A private citizen had asked the court to exclude Golden Dawn because its leadership was under investigation over a string of attacks on immigrants and opponents.
Golden Dawn is expected to do well amid a wave of anger over economic austerity – the price Greeks have paid for bailouts totalling €240 billion (£195bn) from the European Union and International Monetary Fund to save the country from a debt crisis.
It is running between third and fifth in opinion polls, and a strong showing would pose a challenge to the fragile coalition government.
The party sports a swastika-like symbol and its members have been seen giving Nazi-style salutes. Golden Dawn, which rejects the label neo-Nazi, entered parliament for the first time in 2012, tapping into resentment over illegal immigrants and mass unemployment. The jobless rate in Greece still stands at nearly 28 per cent.
The investigation into Golden Dawn was triggered by the arrest in September of a party supporter who confessed to the fatal stabbing of an anti-fascist Greek musician.
Golden Dawn leader Nikolaos Michaloliakos is one of six party MPs in jail pending trial. Their arrests followed the killing of the musician.
Two men suspected of links with Golden Dawn have been jailed for life in Greece over the fatal stabbing of a Pakistani immigrant last year.
None of the party’s 18 MPs is on the election list for the European polls on 25 May. Its candidates include two retired senior army officers.
Party spokesman Ilias Kasidiaris, who is running for Athens mayor, is free on bail pending trial on charges of participating in a criminal group.

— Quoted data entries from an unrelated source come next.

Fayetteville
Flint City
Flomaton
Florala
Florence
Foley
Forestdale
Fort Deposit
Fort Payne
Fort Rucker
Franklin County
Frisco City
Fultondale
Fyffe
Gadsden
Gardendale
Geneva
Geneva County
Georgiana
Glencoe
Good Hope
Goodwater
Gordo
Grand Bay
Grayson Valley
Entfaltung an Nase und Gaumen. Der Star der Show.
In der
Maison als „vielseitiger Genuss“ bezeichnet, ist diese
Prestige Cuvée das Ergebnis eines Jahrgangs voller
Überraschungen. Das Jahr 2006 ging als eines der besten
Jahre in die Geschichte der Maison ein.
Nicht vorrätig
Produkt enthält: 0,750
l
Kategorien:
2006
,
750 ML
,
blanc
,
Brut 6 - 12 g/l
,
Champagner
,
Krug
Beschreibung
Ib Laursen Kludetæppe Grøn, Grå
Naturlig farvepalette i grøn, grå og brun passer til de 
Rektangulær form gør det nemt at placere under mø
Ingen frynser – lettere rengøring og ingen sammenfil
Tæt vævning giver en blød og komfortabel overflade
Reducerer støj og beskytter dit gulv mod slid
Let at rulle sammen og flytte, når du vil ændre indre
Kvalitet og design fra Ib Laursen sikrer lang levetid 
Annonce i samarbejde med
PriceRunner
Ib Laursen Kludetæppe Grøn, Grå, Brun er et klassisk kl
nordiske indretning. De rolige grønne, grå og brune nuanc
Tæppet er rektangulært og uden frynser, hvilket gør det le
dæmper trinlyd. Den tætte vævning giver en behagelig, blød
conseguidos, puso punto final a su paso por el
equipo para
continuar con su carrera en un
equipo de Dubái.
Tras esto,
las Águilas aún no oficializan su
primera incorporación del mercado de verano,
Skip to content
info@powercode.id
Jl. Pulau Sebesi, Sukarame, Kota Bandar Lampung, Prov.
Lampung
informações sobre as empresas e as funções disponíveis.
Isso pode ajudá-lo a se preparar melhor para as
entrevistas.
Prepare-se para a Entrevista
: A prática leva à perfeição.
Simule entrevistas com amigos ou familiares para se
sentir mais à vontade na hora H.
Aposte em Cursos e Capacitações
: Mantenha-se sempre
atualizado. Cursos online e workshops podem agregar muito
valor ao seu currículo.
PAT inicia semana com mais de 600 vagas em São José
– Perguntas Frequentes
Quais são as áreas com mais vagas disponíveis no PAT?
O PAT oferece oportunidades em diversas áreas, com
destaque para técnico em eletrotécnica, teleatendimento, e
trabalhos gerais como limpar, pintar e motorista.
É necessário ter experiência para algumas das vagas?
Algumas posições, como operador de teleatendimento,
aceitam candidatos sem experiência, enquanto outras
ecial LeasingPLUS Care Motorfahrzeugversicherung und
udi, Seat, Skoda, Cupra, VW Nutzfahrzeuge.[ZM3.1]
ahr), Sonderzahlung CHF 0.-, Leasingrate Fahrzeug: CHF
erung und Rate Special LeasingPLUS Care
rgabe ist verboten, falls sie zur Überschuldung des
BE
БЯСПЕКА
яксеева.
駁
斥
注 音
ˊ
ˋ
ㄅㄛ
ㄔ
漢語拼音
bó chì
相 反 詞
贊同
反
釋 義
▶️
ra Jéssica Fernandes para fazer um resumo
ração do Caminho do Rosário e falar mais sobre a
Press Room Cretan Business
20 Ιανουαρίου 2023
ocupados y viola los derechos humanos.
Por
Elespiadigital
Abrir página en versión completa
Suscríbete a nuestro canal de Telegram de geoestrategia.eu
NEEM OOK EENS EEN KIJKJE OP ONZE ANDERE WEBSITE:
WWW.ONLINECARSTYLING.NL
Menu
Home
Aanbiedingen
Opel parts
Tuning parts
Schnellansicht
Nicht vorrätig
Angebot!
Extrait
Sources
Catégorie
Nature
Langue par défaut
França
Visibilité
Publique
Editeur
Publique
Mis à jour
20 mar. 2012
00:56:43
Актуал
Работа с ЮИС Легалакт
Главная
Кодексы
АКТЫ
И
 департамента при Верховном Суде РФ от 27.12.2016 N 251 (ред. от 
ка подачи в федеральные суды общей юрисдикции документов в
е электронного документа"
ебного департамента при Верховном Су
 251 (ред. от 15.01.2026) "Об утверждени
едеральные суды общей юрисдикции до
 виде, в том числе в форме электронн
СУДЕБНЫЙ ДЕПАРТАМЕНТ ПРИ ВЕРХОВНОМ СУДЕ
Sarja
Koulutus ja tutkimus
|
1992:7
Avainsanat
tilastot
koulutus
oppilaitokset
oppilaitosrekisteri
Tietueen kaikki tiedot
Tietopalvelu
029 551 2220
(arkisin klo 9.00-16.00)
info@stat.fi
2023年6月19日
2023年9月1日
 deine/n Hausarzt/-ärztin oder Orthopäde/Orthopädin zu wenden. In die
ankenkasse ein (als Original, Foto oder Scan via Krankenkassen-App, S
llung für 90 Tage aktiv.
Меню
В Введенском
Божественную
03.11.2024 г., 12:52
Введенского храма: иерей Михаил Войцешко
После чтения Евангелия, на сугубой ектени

The government has resisted calls to ban Golden Dawn outright, which would require a constitutional amendment.
Having lived through decades of authoritarian government after the Second World War, including a seven-year military dictatorship, Greece now bars only convicted criminals from contesting elections.
Last year, most of the 154 recorded racist attacks in Greece were attributed to Golden Dawn members, as were most of the 104 so far this year. Many describe Golden Dawn as “neo-Nazi” but the party insists it does not embrace Nazi ideology.
Swedish premier Fredrik Reinfeldt warned last week that Europe’s failure to deliver economic growth and jobs had frayed public trust in democracy and fostered a nationalist climate that could reward anti- immigration, Eurosceptic parties in the EU elections.
He told how he also saw nationalism shaping Russia’s actions in Ukraine, which he said was creating “instability”.
Citizens in the 28 EU countries will vote for 751 members of the European Parliament. Opinion polls suggest an influx of between 150 to 200 Eurosceptic politicians bent on reversing decades of EU integration.
Parties campaigning to limit immigration are expected to do well in a number of countries, including Britain, France and Hungary.
According to a profile of Golden Dawn in Greece’s centre-left daily Ta Nea, Mr Michaloliakos organised the party “along military lines, with him as leader, as the supreme authority”.
He is said to have taken his inspiration from leaders of the 1967-74 Greek junta, whom he reportedly met while serving prison sentences in the 1970s for paramilitary activities.
Golden Dawn may officially deny being neo-Nazi, but its badge resembles a swastika and some of its senior members have praised Adolf Hitler. Mr Michaloliakos himself has denied the existence of gas chambers and crematoria at the site of the Auschwitz death camp.
The party’s political breakthrough came when Mr Michaloliakos won a seat on Athens city council in 2010.
It fought the 2012 general elections on a twin platform, opposing immigration and condemning the bailouts.
As far back as the 1990s, Golden Dawn members were suspected of street attacks on foreigners, according to a profile in another Greek newspaper, Kathimerini.